• **Stored entries**
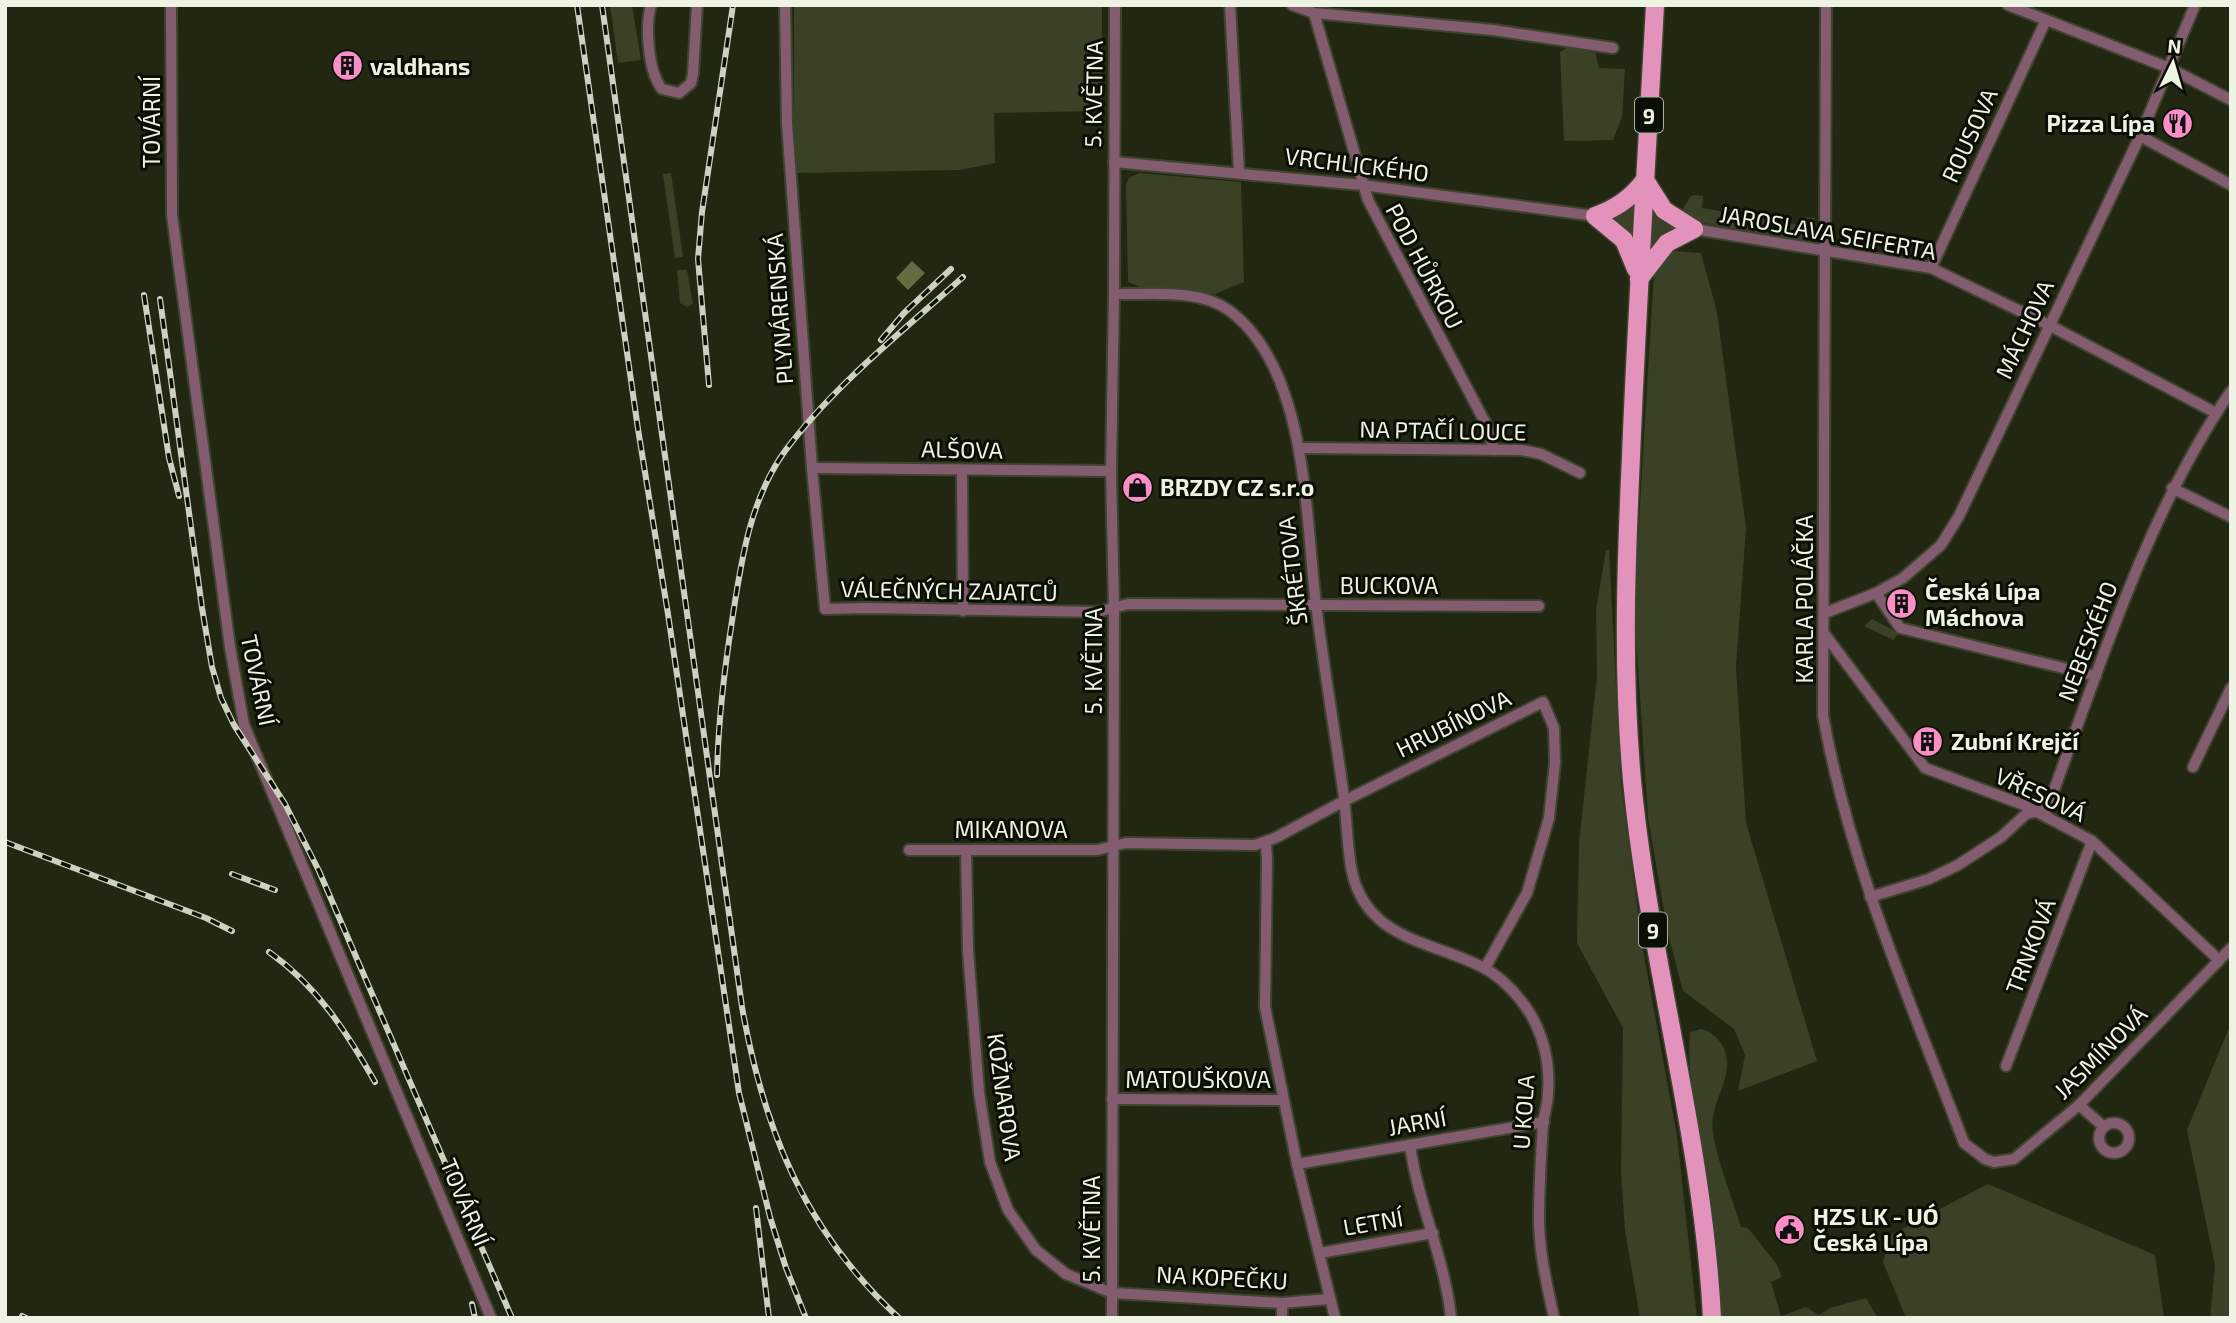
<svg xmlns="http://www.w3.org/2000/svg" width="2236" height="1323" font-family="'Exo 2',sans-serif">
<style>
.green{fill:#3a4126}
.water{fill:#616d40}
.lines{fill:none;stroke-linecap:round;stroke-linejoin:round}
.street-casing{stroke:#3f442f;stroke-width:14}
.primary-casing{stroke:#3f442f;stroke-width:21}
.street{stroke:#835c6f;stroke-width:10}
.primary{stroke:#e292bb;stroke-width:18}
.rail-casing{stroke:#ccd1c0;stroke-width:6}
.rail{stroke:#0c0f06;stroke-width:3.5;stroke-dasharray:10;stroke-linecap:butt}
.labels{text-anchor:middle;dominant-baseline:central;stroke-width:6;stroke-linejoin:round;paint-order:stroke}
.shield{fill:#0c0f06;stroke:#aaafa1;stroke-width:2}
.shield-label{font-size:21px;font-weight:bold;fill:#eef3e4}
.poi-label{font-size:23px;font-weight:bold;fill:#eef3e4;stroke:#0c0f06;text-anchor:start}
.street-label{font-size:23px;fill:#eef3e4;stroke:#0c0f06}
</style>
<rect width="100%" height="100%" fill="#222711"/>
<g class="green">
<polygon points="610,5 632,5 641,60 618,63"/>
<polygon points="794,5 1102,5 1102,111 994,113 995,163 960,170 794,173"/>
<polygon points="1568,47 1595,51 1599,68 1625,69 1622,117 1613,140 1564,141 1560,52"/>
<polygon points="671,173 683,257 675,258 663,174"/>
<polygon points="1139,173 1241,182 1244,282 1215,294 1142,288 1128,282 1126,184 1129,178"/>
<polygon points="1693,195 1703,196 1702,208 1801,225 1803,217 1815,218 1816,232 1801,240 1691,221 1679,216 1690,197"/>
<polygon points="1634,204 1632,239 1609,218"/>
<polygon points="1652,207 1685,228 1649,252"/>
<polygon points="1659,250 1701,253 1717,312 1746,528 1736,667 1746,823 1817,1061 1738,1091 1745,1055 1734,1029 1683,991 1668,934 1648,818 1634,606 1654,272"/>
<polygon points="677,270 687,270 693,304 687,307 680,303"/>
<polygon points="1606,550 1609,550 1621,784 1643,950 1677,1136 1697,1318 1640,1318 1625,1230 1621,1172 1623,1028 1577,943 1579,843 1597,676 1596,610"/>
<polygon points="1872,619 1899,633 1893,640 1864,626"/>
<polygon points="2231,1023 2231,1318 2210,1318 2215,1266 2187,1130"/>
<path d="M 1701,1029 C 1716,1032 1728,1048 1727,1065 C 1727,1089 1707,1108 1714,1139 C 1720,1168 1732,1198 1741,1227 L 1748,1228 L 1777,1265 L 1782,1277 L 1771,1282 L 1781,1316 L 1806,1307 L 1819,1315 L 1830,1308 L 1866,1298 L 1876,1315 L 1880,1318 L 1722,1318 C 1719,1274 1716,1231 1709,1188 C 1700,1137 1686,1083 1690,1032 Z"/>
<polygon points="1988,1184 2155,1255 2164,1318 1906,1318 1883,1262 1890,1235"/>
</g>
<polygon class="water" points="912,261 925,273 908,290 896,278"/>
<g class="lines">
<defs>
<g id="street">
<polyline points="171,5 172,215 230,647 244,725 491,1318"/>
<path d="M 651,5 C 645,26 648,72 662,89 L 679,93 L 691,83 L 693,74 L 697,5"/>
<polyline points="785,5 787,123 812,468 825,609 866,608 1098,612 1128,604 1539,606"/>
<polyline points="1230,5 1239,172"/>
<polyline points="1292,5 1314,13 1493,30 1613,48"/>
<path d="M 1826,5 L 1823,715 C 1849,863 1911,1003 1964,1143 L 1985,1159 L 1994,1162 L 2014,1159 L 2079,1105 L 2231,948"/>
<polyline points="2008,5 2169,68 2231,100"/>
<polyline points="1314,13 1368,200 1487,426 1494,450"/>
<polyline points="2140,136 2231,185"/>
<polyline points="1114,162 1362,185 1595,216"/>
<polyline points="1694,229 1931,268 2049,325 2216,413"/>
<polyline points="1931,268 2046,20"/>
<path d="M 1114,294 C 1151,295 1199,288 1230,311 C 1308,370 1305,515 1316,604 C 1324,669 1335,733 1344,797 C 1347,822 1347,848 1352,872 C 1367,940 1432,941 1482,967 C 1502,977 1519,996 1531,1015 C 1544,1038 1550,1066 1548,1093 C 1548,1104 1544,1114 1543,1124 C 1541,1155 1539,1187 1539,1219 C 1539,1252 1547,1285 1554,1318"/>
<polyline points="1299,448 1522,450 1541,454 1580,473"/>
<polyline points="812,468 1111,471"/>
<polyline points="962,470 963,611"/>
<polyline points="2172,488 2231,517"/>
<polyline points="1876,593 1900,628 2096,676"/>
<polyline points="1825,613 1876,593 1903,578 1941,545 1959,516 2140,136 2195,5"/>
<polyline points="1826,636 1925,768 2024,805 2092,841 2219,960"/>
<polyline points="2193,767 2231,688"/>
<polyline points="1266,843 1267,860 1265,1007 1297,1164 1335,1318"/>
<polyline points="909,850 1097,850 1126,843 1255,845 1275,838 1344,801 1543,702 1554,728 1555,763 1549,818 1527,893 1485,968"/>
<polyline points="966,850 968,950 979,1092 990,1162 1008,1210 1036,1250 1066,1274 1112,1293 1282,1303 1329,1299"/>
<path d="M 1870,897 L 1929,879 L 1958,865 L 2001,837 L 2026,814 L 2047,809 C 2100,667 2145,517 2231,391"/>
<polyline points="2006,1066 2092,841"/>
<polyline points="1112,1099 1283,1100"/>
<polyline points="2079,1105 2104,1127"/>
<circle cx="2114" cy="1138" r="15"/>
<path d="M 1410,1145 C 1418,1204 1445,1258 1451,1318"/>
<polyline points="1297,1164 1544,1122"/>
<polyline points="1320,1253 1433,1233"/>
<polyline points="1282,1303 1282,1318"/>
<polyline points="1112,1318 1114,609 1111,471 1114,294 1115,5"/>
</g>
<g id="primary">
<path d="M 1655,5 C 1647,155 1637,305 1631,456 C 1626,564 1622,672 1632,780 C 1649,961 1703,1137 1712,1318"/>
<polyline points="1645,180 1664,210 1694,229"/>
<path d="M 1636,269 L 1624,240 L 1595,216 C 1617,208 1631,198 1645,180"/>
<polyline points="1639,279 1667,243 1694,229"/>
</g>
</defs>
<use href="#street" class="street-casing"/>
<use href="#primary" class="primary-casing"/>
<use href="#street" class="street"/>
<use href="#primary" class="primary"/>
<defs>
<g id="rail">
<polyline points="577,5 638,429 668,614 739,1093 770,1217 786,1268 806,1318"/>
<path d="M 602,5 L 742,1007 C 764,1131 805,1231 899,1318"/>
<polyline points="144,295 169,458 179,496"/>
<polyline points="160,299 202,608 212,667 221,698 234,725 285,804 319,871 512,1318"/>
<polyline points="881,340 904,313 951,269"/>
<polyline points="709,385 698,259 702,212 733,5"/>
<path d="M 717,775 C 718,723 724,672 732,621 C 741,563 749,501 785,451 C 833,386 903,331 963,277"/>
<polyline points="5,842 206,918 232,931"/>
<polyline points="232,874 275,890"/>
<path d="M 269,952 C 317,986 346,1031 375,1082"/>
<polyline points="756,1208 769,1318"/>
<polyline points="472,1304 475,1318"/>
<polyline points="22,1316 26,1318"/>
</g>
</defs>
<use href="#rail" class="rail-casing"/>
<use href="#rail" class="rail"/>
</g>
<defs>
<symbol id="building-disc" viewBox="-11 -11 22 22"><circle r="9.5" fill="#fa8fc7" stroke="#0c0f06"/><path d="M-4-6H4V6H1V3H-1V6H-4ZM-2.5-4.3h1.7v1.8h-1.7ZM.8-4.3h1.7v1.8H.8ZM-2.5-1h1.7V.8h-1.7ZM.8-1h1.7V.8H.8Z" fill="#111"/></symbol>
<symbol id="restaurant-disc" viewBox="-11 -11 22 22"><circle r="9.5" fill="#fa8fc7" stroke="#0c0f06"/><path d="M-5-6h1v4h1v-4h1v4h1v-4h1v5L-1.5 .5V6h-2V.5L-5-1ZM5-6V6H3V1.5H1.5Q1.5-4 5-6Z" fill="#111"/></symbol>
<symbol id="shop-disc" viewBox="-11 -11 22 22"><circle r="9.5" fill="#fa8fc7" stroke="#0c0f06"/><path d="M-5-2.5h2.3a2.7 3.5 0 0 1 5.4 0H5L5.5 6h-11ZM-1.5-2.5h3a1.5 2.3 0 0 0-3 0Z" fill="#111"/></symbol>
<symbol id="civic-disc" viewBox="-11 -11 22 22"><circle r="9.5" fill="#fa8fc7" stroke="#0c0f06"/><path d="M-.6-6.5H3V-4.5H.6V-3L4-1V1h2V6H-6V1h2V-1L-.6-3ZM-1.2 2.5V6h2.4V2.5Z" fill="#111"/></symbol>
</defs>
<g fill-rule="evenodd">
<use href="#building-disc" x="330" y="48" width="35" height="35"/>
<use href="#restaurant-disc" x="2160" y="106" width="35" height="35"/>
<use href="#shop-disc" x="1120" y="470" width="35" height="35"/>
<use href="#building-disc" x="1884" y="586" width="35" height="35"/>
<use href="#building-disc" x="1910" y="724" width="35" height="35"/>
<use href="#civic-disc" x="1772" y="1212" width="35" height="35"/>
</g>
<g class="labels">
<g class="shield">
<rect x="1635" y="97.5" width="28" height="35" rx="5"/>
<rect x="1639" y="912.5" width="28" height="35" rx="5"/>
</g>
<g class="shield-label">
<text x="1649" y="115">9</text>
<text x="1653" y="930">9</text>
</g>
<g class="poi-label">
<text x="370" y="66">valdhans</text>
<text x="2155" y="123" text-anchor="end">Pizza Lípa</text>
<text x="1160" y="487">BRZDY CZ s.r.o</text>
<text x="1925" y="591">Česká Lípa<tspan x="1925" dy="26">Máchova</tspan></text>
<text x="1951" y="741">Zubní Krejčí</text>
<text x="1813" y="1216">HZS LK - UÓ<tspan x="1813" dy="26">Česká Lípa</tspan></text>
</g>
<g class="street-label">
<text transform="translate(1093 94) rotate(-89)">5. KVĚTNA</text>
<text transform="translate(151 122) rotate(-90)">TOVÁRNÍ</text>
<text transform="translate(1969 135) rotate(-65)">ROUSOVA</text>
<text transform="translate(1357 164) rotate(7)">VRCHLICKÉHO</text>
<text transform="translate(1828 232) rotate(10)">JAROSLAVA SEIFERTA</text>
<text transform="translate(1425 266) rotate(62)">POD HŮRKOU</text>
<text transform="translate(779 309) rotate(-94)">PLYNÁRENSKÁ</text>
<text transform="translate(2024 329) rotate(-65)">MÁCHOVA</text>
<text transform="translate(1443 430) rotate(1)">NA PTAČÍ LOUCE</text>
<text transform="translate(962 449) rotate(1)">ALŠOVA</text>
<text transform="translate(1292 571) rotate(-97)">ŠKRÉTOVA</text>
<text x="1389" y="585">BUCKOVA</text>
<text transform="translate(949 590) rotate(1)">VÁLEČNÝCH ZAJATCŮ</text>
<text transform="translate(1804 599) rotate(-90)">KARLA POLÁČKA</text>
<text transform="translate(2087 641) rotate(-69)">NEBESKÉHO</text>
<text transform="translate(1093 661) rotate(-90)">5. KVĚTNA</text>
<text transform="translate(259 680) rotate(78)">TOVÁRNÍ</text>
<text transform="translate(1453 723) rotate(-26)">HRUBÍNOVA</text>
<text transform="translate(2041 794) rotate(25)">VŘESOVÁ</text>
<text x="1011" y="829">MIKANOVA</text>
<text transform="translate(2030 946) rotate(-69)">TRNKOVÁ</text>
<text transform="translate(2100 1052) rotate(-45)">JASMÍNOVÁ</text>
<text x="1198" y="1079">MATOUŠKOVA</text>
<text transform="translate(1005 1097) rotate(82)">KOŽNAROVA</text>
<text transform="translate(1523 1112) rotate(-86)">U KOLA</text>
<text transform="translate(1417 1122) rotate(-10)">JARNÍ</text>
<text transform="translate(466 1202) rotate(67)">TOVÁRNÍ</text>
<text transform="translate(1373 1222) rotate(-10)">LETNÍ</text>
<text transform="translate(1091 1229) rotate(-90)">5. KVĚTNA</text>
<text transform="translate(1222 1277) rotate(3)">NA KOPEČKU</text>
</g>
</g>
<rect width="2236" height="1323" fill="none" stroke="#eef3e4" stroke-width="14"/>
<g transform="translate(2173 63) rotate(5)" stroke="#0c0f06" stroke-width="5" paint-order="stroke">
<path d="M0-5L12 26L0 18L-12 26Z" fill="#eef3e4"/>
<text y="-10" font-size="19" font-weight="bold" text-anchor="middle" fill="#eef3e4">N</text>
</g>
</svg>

• **Task**
State how many lines in the records contain the string "linecap". Give the number with no words around it.

• **Finished task**
2